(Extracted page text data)
----------------------------------------
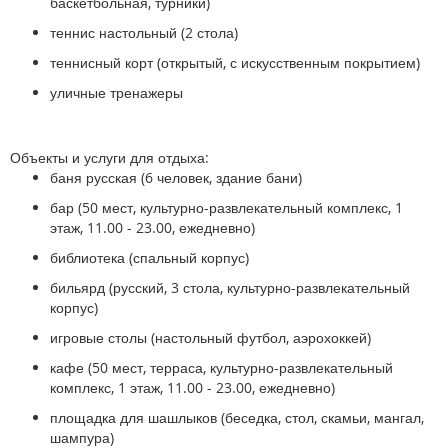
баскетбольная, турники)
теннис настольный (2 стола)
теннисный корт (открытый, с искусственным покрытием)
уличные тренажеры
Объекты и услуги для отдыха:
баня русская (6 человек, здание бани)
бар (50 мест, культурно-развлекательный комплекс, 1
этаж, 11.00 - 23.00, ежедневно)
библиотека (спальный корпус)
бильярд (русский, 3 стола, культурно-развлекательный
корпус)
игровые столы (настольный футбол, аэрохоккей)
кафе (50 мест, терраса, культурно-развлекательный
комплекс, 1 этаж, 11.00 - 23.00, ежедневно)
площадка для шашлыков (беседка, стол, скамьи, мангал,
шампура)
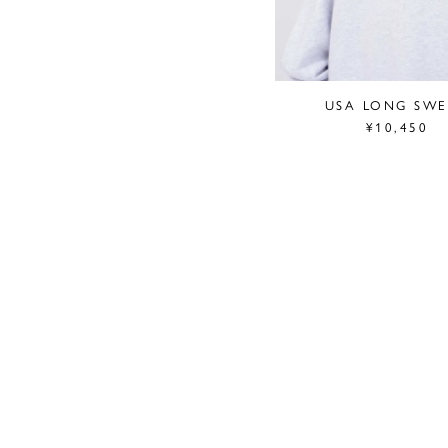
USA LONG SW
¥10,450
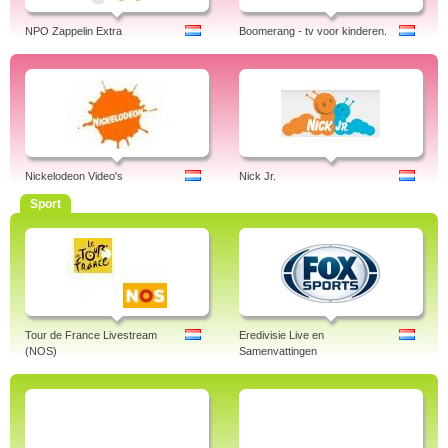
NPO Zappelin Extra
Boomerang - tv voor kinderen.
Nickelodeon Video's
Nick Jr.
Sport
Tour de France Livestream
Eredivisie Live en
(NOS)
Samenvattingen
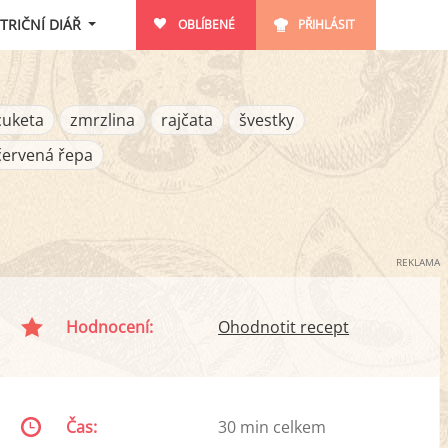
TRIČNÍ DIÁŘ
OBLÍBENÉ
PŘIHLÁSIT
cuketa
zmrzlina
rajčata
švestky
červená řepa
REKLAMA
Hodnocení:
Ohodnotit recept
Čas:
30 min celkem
----------------------------------------
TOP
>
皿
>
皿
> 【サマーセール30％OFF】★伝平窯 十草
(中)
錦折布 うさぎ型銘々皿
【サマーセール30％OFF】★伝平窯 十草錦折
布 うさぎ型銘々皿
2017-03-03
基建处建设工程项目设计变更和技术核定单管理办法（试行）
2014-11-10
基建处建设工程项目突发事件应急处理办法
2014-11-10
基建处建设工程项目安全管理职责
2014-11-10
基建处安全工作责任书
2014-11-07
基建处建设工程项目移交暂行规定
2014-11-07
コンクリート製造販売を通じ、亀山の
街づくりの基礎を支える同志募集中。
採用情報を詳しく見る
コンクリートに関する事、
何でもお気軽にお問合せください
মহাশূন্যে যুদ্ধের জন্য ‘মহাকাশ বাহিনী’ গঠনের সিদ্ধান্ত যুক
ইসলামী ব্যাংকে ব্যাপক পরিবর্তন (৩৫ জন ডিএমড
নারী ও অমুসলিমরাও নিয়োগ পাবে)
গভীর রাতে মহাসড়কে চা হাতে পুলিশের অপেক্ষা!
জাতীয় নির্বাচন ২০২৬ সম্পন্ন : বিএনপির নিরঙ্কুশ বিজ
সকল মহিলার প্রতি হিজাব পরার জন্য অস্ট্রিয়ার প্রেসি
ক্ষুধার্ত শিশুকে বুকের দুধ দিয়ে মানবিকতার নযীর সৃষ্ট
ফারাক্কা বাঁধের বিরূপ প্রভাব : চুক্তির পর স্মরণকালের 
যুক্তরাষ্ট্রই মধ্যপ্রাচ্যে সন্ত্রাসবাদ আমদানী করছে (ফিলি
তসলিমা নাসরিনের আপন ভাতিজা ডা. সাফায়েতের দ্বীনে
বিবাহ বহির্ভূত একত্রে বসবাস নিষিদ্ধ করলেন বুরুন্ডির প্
----------------------------------------
*Task brief*:
When the line with "červená řepa" is reached in the data above, start copying there, and copy each line exactly until the line with "30 min celkem" has been copied; copy nothing else.

*Output of the exercise*:
červená řepa
REKLAMA
Hodnocení:
Ohodnotit recept
Čas:
30 min celkem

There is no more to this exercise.